The break up of a relationship led to litigation in Huntingford v Hobbs [2] EGCS 38. How were the proceeds of a jointly owned property to be divided?

Mrs Hobbs had contributed £38,860 in 1986 towards the cost of a property, then worth £63,250. The remaining £25,000 was raised on a mortgage – under which her partner, Mr Huntingford, had agreed with Mrs Hobbs to make all the repayments. The transfer document was in a standard form and stated that the survivor could give a valid receipt for capital money arising from a disposition of the property. There was no other declaration of a trust. Their relationship broke down, two years later, when the property was worth £95,000. Mr Huntingford wanted the property sold so that he could take out his share. He applied to the court under section 30 of the LPA.

The Court of Appeal held that, in the absence of any express declaration of a trust, the valuation of each share had to be resolved not by applying the broad principles of justice but by applying the principles which governed the creation or operation of resulting, implied or constructive trusts.

Mr Huntingford was to be treated as having contributed £25,000 on mortgage. Therefore, the property should be owned by them beneficially in shares which were proportionate to their respective contributions. This gave 61% to Mrs Hobbs and 39% to Mr Huntingford.

The court also ordered that, following the redemption of the mortgage, £25,000 should be paid to Mrs Hobbs (to compensate her for the mortgage) – and £2,000 to Mr Huntingford (to compensate him for a conservatory, for which he had paid. The balance was then to be split in shares of 61% and 39%.

Valuing individual shares can be harder if property prices have dropped between the date of purchase and the date when the property is sold. There may then be little or no money left to distribute after the mortgage has been paid off.

This situation arose in Cheese v Thomas [3] EGCS 149. Cheese contributed £43,000 towards a property which was bought in the sole name of his great-nephew, Thomas. The balance of £40,000 was raised by Thomas on a mortgage. After a few months matters became sour. But worse: the house had lost one-third of its value in a falling property market.

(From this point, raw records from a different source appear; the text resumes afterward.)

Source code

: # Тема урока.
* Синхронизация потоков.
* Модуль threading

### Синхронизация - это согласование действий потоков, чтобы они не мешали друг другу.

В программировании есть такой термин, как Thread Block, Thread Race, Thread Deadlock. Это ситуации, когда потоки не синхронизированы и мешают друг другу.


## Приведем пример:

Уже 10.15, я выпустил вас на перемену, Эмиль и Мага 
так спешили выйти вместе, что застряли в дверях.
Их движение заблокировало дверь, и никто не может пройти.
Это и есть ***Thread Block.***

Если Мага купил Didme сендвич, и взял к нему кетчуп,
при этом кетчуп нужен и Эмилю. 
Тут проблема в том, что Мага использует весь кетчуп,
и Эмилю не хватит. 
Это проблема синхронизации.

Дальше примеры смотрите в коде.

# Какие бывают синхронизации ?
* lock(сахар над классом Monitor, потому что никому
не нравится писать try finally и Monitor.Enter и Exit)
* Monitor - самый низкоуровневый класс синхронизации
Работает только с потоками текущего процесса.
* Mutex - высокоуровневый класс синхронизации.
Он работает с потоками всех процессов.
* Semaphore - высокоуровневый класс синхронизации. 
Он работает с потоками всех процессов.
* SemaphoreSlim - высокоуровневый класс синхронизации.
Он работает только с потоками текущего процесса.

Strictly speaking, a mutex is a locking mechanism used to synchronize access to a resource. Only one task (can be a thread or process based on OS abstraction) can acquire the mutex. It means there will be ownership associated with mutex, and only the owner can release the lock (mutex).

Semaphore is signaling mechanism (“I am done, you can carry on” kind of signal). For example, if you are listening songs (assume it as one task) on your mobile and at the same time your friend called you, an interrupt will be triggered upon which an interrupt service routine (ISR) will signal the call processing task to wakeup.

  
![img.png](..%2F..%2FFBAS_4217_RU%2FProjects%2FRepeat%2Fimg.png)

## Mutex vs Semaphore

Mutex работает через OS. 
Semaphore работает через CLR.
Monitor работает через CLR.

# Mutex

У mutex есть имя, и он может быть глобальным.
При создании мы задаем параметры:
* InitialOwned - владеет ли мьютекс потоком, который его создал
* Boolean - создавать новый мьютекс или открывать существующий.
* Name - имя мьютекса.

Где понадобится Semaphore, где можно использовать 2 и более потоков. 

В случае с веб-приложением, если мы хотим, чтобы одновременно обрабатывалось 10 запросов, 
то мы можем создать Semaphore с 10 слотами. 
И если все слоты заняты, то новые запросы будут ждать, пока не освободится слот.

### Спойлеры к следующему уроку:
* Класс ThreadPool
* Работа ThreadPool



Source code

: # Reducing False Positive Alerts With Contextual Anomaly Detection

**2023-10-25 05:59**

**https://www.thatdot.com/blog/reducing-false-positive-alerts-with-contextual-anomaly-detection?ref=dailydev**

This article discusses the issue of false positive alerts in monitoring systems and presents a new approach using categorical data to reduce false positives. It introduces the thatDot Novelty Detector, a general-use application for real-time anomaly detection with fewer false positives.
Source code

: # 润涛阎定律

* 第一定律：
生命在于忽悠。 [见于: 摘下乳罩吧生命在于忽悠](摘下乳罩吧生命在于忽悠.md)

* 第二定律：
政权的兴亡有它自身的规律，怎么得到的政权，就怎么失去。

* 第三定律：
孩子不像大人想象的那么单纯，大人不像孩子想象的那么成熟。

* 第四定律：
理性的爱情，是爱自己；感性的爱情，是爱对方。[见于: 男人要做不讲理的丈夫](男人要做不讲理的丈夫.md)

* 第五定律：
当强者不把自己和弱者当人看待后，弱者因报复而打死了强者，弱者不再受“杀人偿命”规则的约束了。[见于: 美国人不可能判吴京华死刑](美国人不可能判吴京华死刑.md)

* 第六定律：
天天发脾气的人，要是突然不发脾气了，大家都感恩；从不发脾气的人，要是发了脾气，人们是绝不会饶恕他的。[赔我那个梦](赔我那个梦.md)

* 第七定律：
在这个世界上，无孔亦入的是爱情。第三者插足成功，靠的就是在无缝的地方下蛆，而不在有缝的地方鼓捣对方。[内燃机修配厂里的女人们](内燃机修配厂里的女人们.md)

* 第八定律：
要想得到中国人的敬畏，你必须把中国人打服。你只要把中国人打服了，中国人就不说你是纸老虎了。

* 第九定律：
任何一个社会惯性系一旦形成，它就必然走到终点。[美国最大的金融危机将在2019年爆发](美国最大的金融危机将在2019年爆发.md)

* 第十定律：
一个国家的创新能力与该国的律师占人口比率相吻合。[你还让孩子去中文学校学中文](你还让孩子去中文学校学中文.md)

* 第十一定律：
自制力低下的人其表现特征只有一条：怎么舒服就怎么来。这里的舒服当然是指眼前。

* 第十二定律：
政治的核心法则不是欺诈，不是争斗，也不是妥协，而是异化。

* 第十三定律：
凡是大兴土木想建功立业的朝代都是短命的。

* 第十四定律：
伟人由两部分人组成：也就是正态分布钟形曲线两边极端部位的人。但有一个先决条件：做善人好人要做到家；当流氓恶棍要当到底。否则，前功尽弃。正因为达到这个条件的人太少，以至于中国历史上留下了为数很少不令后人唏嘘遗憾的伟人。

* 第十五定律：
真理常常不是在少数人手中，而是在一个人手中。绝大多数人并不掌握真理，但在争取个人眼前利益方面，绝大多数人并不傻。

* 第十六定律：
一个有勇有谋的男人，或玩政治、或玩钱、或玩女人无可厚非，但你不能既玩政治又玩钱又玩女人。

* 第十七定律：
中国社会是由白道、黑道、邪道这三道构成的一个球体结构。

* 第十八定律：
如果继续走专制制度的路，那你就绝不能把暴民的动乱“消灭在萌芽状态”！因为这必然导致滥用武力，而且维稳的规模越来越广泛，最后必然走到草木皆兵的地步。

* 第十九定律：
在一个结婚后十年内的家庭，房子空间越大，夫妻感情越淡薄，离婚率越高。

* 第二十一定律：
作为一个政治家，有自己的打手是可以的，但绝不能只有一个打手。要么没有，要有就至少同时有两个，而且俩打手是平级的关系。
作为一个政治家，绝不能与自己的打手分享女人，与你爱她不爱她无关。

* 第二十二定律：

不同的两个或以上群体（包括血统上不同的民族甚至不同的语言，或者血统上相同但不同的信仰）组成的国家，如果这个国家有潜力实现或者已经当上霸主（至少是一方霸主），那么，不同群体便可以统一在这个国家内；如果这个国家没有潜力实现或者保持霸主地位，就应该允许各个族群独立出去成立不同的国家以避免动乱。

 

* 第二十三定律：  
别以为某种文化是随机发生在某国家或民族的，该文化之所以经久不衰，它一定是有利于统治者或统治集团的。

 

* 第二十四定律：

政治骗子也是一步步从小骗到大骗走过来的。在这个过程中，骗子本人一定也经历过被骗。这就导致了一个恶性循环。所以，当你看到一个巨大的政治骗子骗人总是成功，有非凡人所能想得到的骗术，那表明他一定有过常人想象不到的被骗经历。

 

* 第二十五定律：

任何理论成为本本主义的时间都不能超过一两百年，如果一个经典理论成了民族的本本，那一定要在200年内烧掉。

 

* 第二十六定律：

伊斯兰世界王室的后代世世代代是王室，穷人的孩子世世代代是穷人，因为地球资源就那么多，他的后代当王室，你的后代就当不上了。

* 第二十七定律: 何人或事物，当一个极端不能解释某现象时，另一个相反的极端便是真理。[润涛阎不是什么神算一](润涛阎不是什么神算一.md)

Justice demanded that the gross sale price (£55,000) should be split between Cheese and Thomas in the proportions 43:40. This, theoretically, gave £28,000 to Cheese and £26,700 to Thomas. But as the net proceeds (after redemption of the mortgage) amounted only to £17,667, the Court of Appeal ordered Thomas to top this up with a further £11,033 so as to repay Cheese a fair share of his contribution towards the purchase price.

Another issue may be the appropriate date for valuing a beneficial interest. The Court of Appeal considered this in Turton v Turton [7] 2 All ER 641. In January 1972 an unmarried couple purchased a property as “beneficial joint tenants”. Three years later the appellant, Carol Turton, moved out leaving the respondent, Edward Turton, in sole occupation of the property.

It was not until 1983 that the appellant sought a court order to force a sale of the property. The judge granted this, but ordered that the appellant’s share should be valued at the date of the couple’s separation in 1975, when the property was worth only £10,000. The appellant appealed against the judge’s decision, saying that the proper date for valuing each beneficial share was when the property was actually sold. The value of the property had then reached £30,000.

The Court of Appeal agreed with the appellant, saying that where there had been an express declaration of trust each beneficial share had to be valued on the date the proceeds of the trust were realised (ie when the beneficial interests were converted into cash).

The risks of a dispute and the costs of litigation can be reduced if the relevant trusts (and interest of each party) are declared at the outset. This is particularly important when the buyers are unmarried or engaged couples. Professional advisers must explain to prospective buyers the differences between joint tenancies and tenancies-in-common, so that their clients can make an informed choice as to which is most appropriate to their circumstances.